Nesta tarde, a Polícia Civil também recebeu o laudo oficial do Instituto de Criminalística que descarta a possibilidade do ex-presidiário preso Jorge Luiz Pedroso Cunha, 52 anos, e do primeiro suspeito interrogado serem os assassinos da menina Rachel.
Um laudo preliminar foi divulgado ontem à tarde. O resultado dele já apontava com 99% de certeza que os dois suspeitos não seriam os responsáveis pela morte da menina.

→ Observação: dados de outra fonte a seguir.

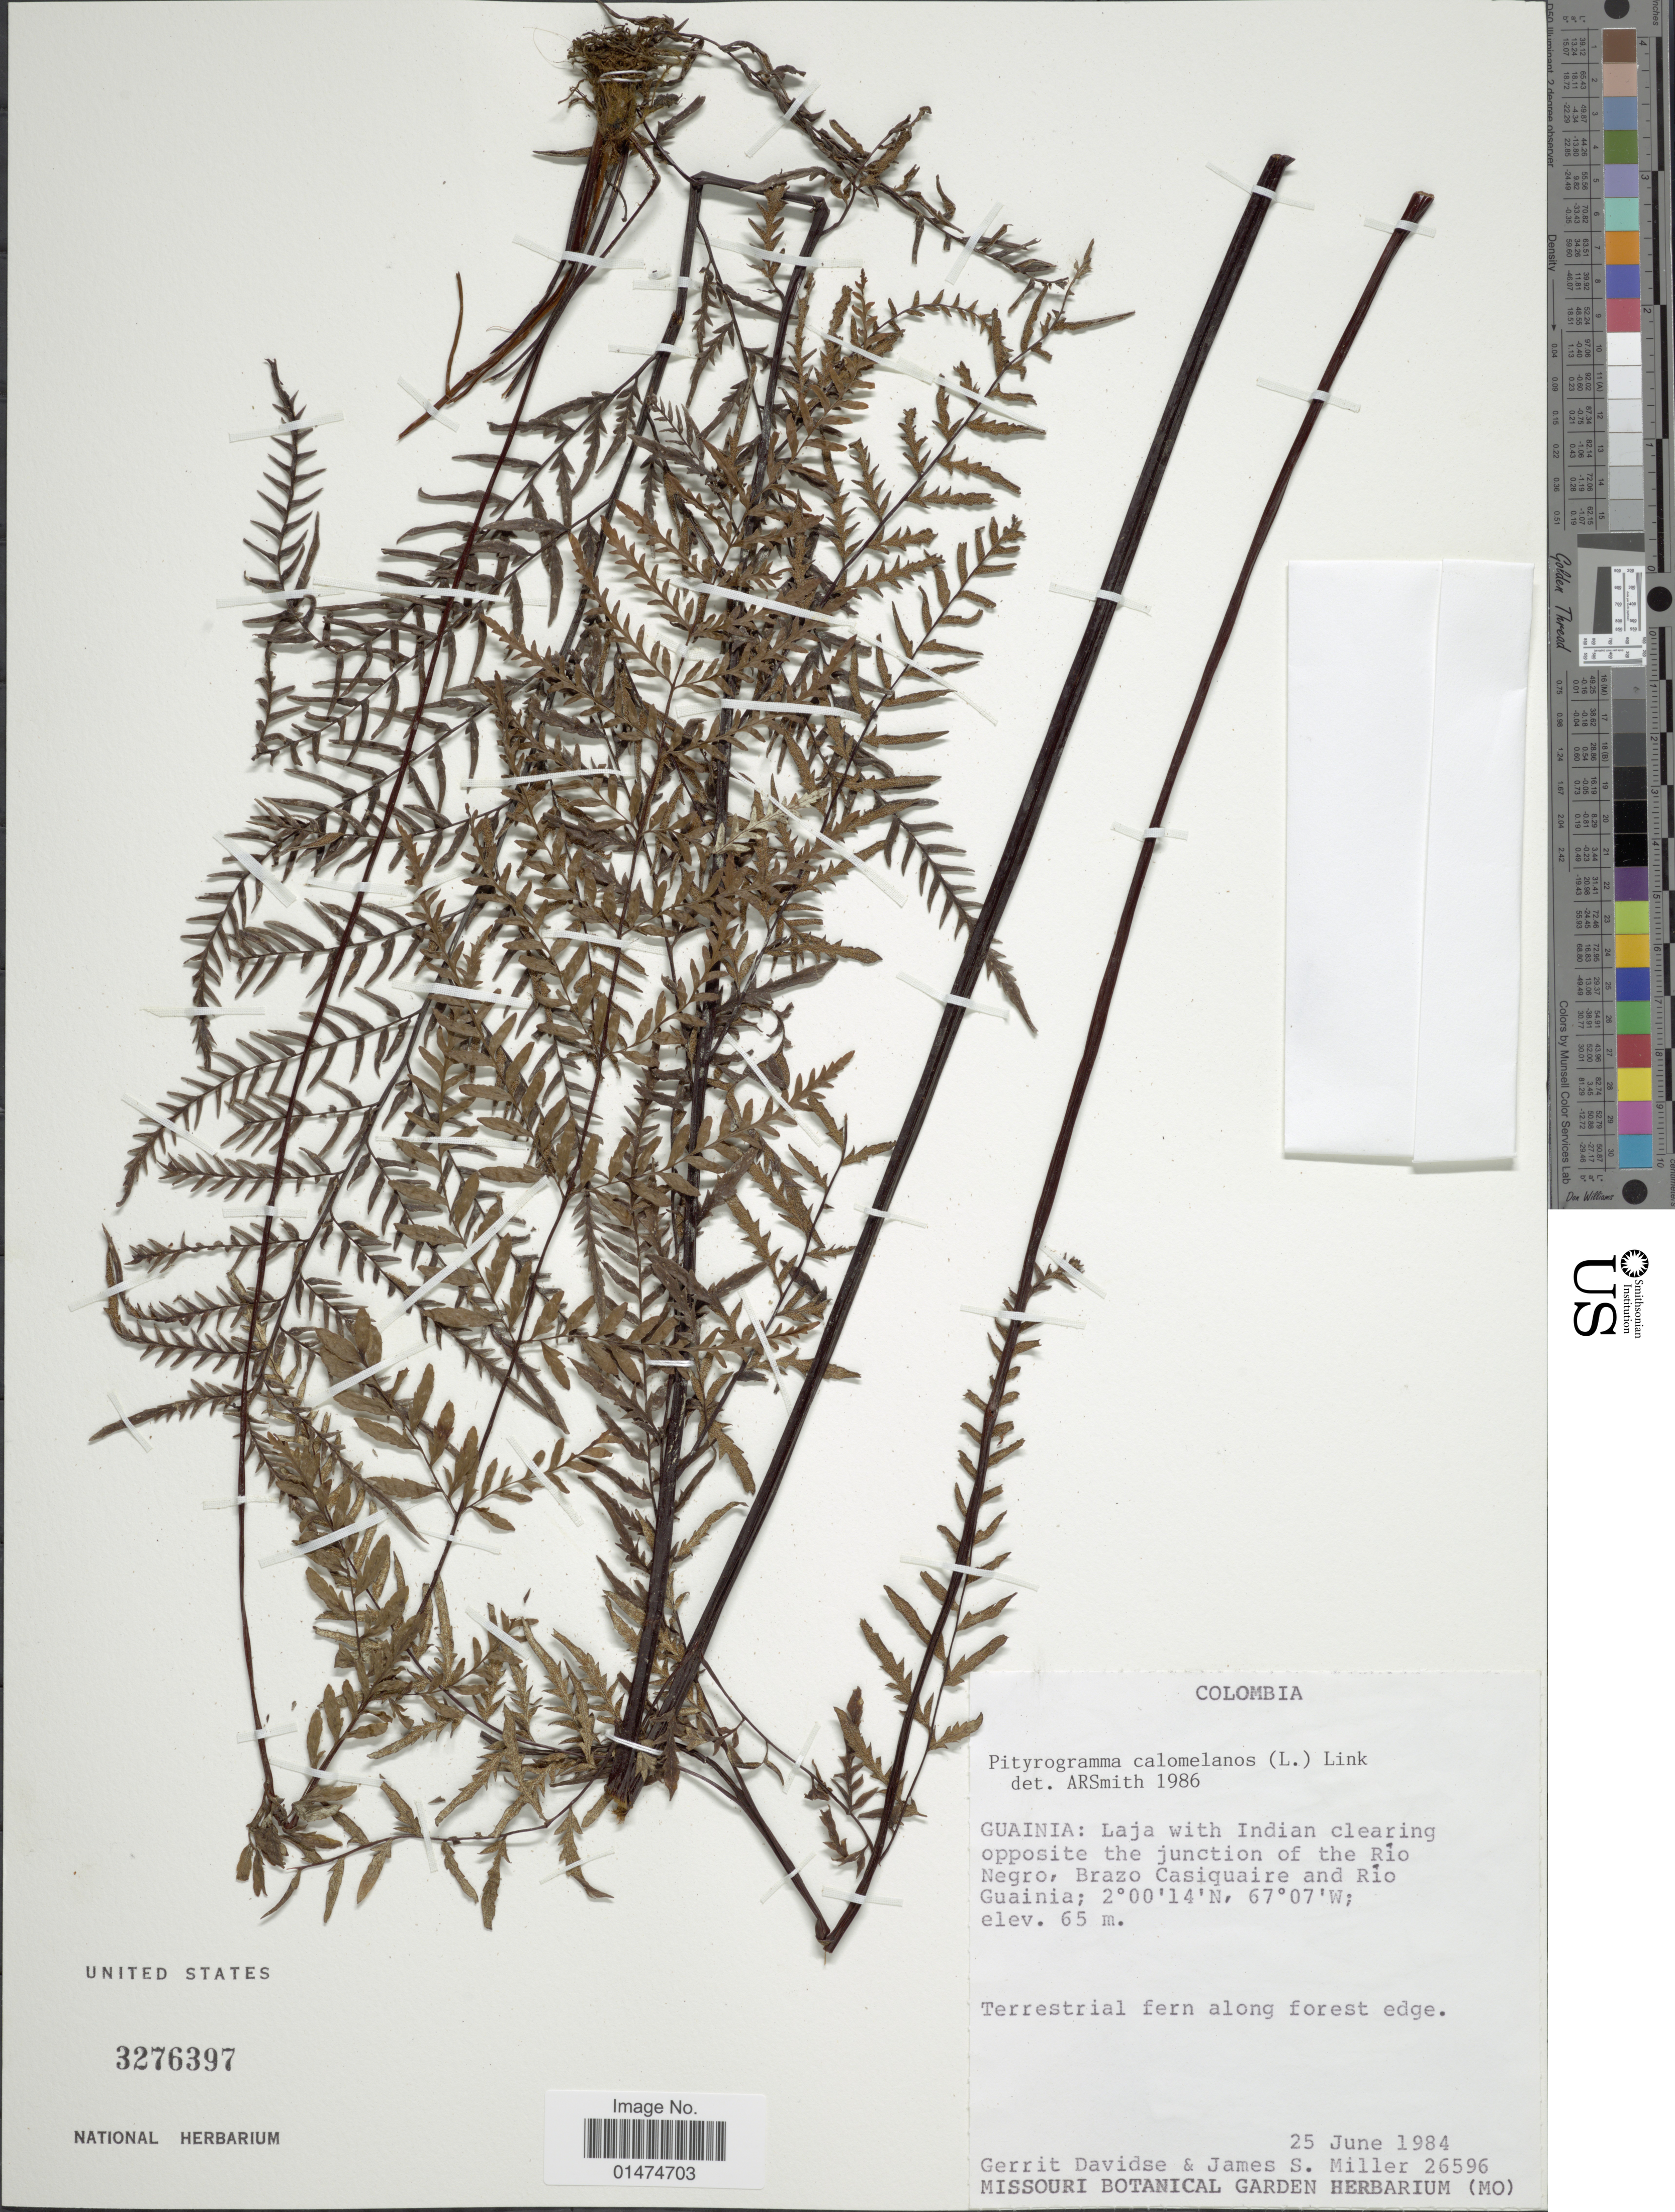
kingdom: Plantae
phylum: Tracheophyta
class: Polypodiopsida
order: Polypodiales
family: Pteridaceae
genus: Pityrogramma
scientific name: Pityrogramma calomelanos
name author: (L.) Link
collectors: G. Davidse & J. S. Miller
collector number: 26596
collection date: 1984-06-25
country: Colombia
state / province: Guainía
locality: Laja with Indian clearing opposite the junction of the Rio Negro, Brazo Casiquaire and Rio Guainia.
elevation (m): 65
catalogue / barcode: US 3276397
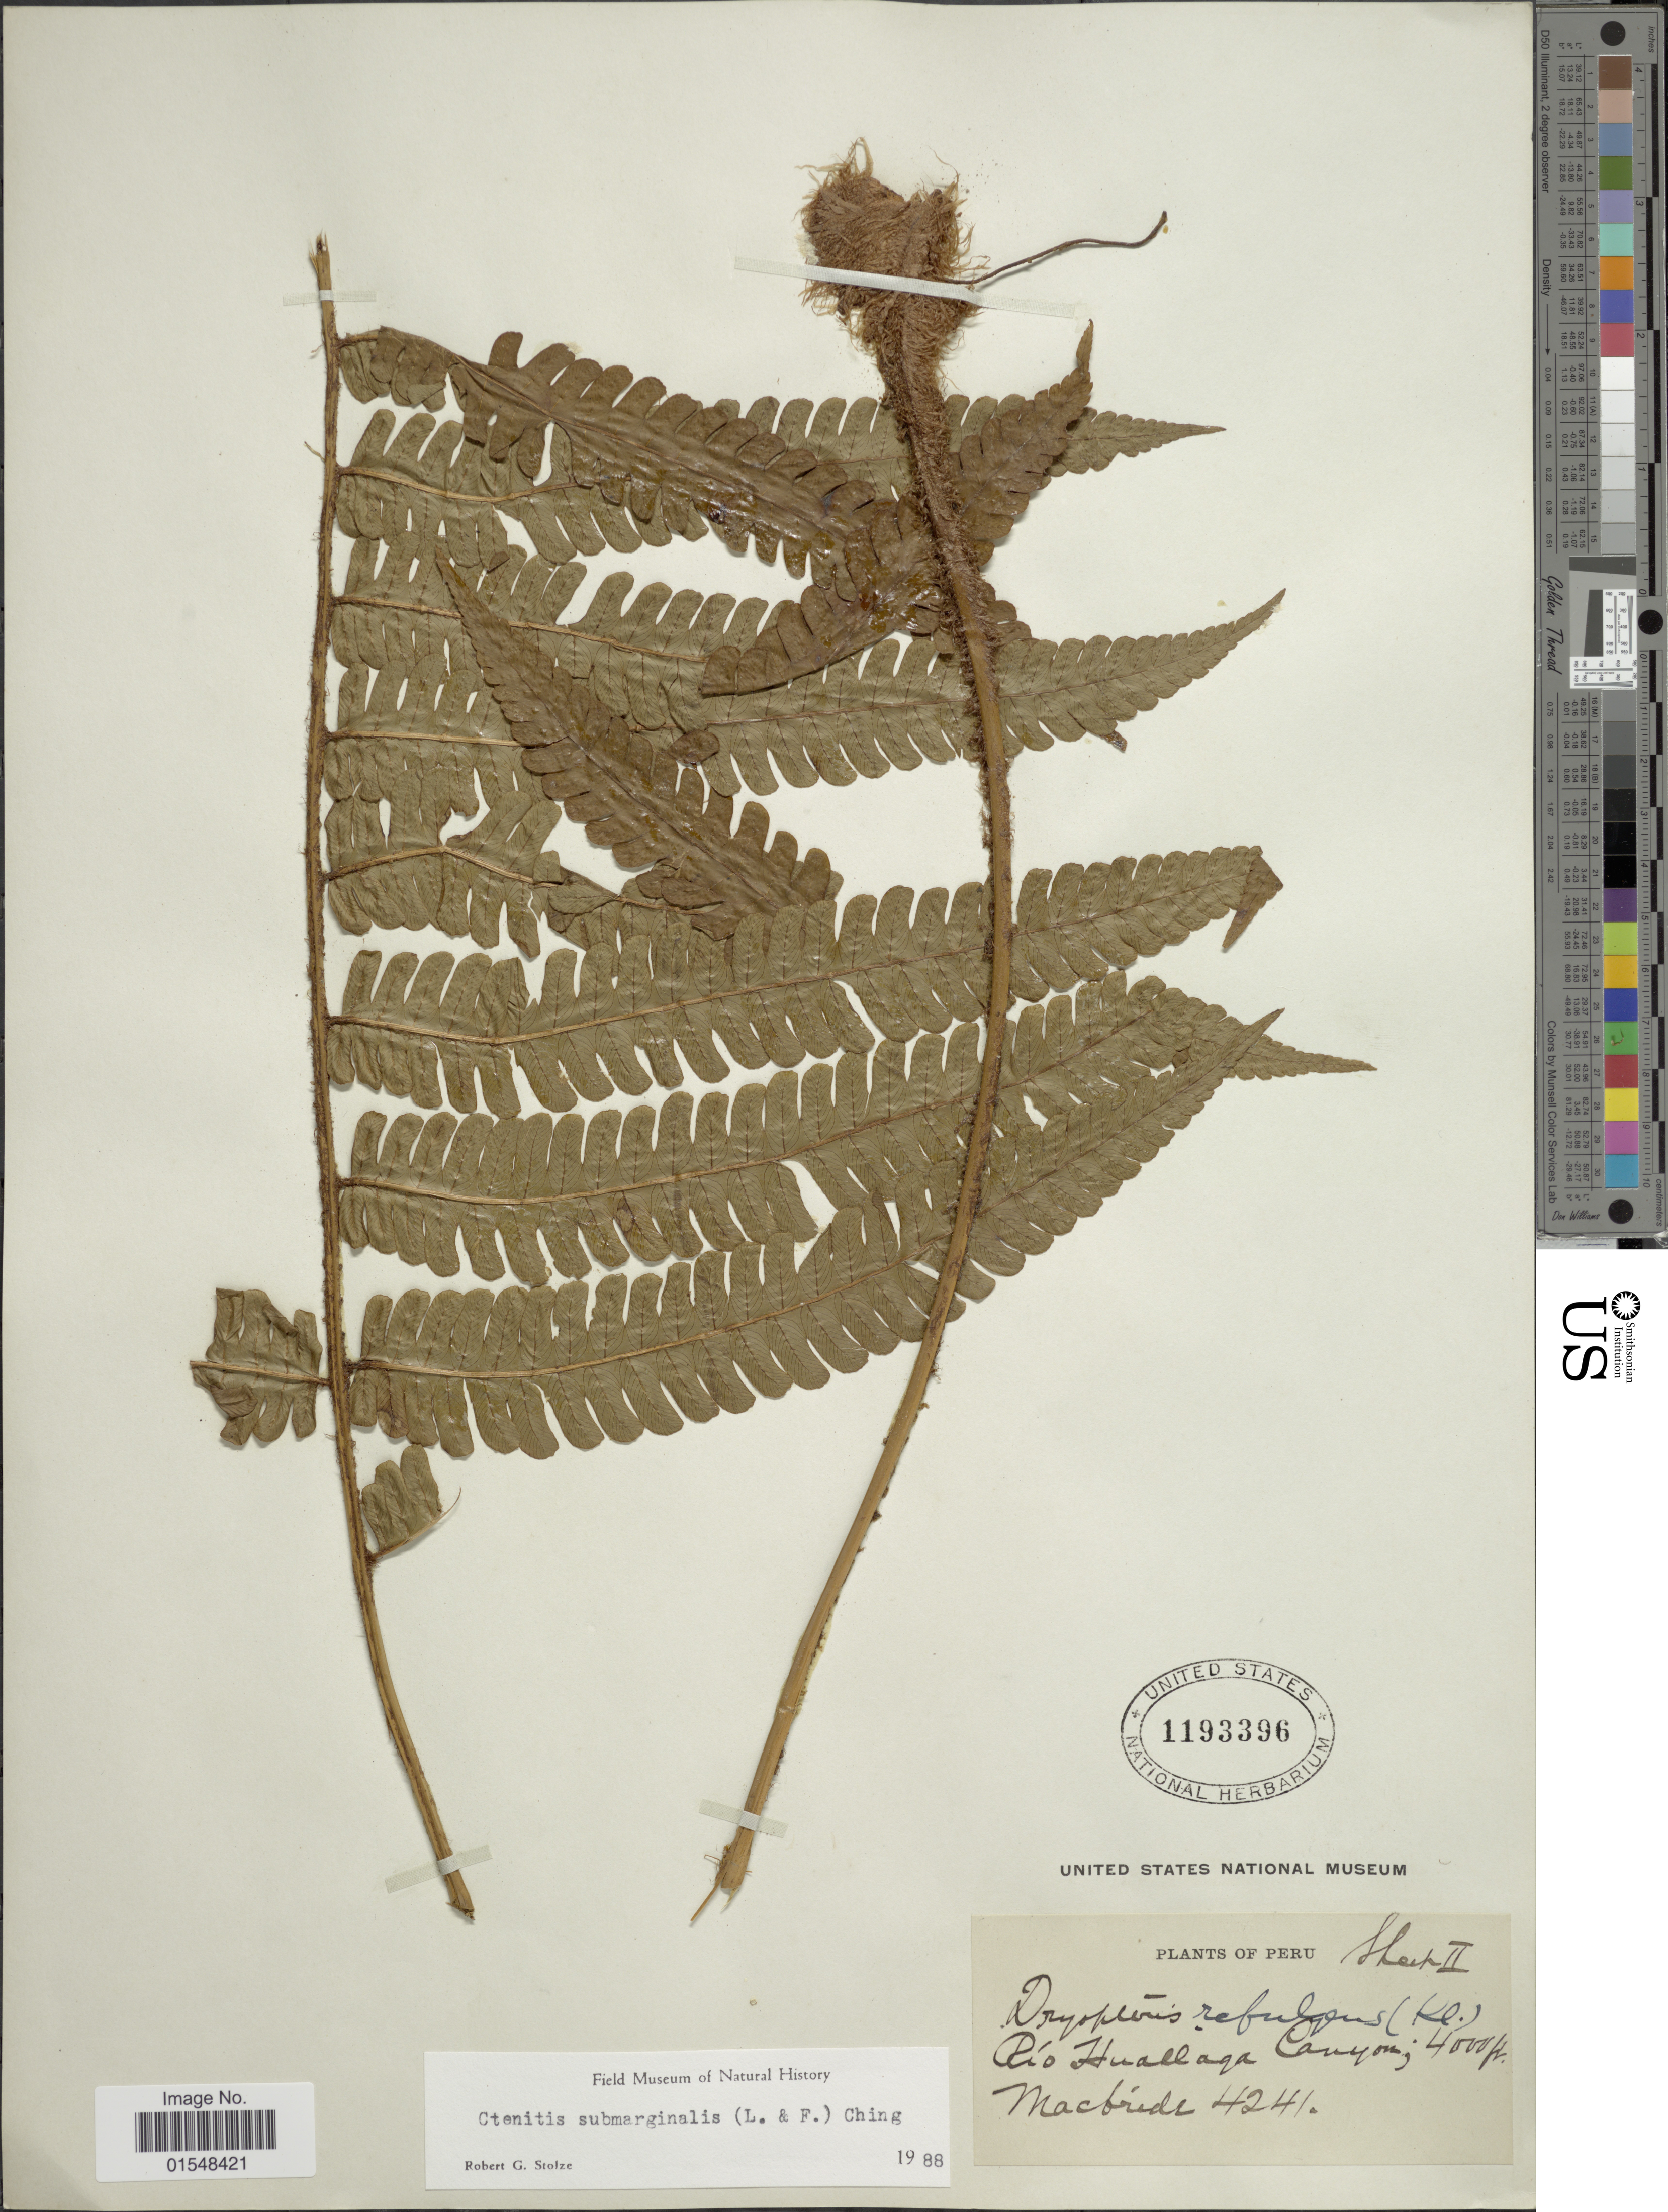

A contra-prova foi emitida nesta manhã pelo Instituto de Criminalística.
"É importante ressaltar que mesmo o laudo tendo descartado a possibilidade destes dois suspeitos, a divulgação da foto do Jorge foi importante, porque através dela conseguimos encontrá-lo e cumprir o mandado de prisão que estava emitido contra ele pelo crime de atentado violento ao puder que ele teria cometido contra uma criança no litoral", afirmou o delegado.
Os policiais envolvidos na investigação também estão conversando com familiares e pessoas próximas da menina para tentar levantar outras pistas.